This week, my husband and I went hiking in Sedona to celebrate our anniversary. In 2005, we started our relationship by walking and talking, and in 2011 we got married—literally at sunset under Cathedral Rock.
We also, very romantically, forgot the rings.
The minister, unfazed, slipped off his ponytail holder and handed it over, and just like that, my diamond was symbolized by something that had probably seen a few yoga classes and at least one bad haircut.
And yet—it worked. Maybe even better.
With the red rocks glowing and reflecting love and hope, we return to that same spot every few years to toast the unlikely magic of finding each other, holding on, and occasionally improvising when things don’t go according to plan. We look down into the bubbling Oak Creek at the foot of the mountain—still reflecting love, still reflecting hope.
We spent the week hiking trails that felt undiscovered, asking each other questions, and sometimes drifting into our own thoughts—the kind of quiet that only a good hike allows.
On the flight to Arizona, I watched One Battle After Another, which won Best Picture. I’ve always thought a film’s real test is how long it lingers after it ends. This one stuck.
“Time doesn’t exist, yet it controls us anyway.”
By mile nine of a very long hike, I was still turning over that line.
In the film, it’s a code phrase used by the resistance—a quiet signal between people trying to move freely in a system built to contain them. That alone is interesting.
But it stayed with me for another reason.
Time has always been slippery. We “spring forward” in March and suddenly I’m riding my bike at sunset along Lake Peachtree City. Meanwhile, in Arizona, I’m three hours behind home, and they’ve simply opted out of daylight saving time altogether—like the whole state collectively decided, “No thank you,” and went back to minding their business, a little prickly, like the cacti lining the trails.
As a student, I learned quickly that time doesn’t work the way we think it does. You can’t store it, save it, or bargain with it. And yet somehow—it still runs the show.
Deadlines. Schedules. The quiet pressure of the clock reminding you that you’re behind… or worse, running out.
I can Botox all day long and tell myself a good story, but the truth is—time always wins. The problem isn’t time. Time doesn’t care. It’s not personal.
The problem is my relationship with it.
When I ignore that relationship, time starts to feel like an opponent—external, demanding, slightly annoyed with me. But when I pay attention—when I shape my day with intention, with rhythm, with space to think and write and breathe—it softens.

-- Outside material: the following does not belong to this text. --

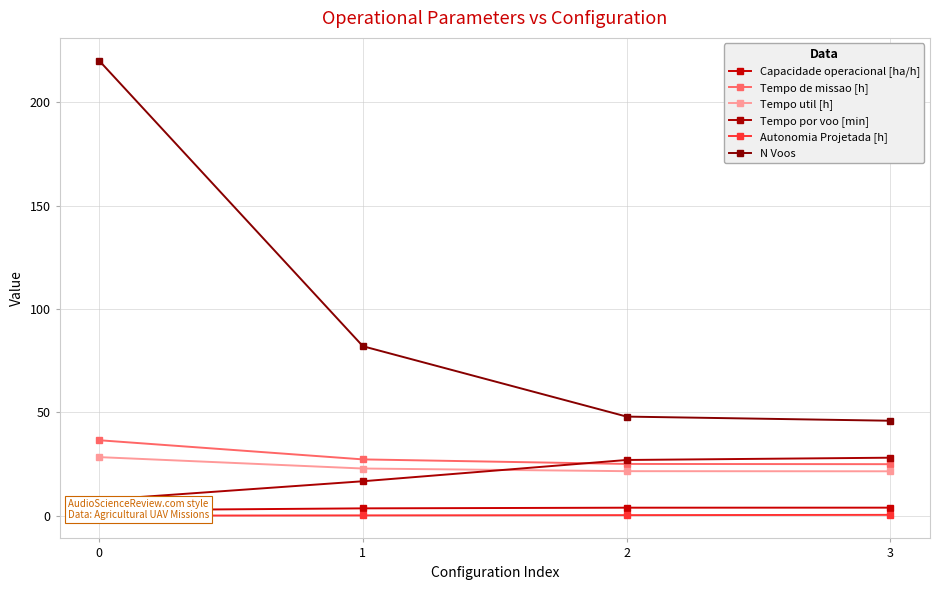

Rank the categories by Tempo de missao [h] value from highest to lowest.

0, 1, 2, 3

It becomes less of a dictator and more of a companion.
And maybe that’s the shift.
Time is going to show up whether we invite it or not. The question is whether we fight it… or learn to walk alongside it.
I’m aiming for walking alongside—with a little grace, a flexible schedule, and a backup ponytail holder, just in case.
Because in the end, it’s not about keeping time.
It’s about keeping the moments that mattered—
even the ones held together with a borrowed ponytail holder.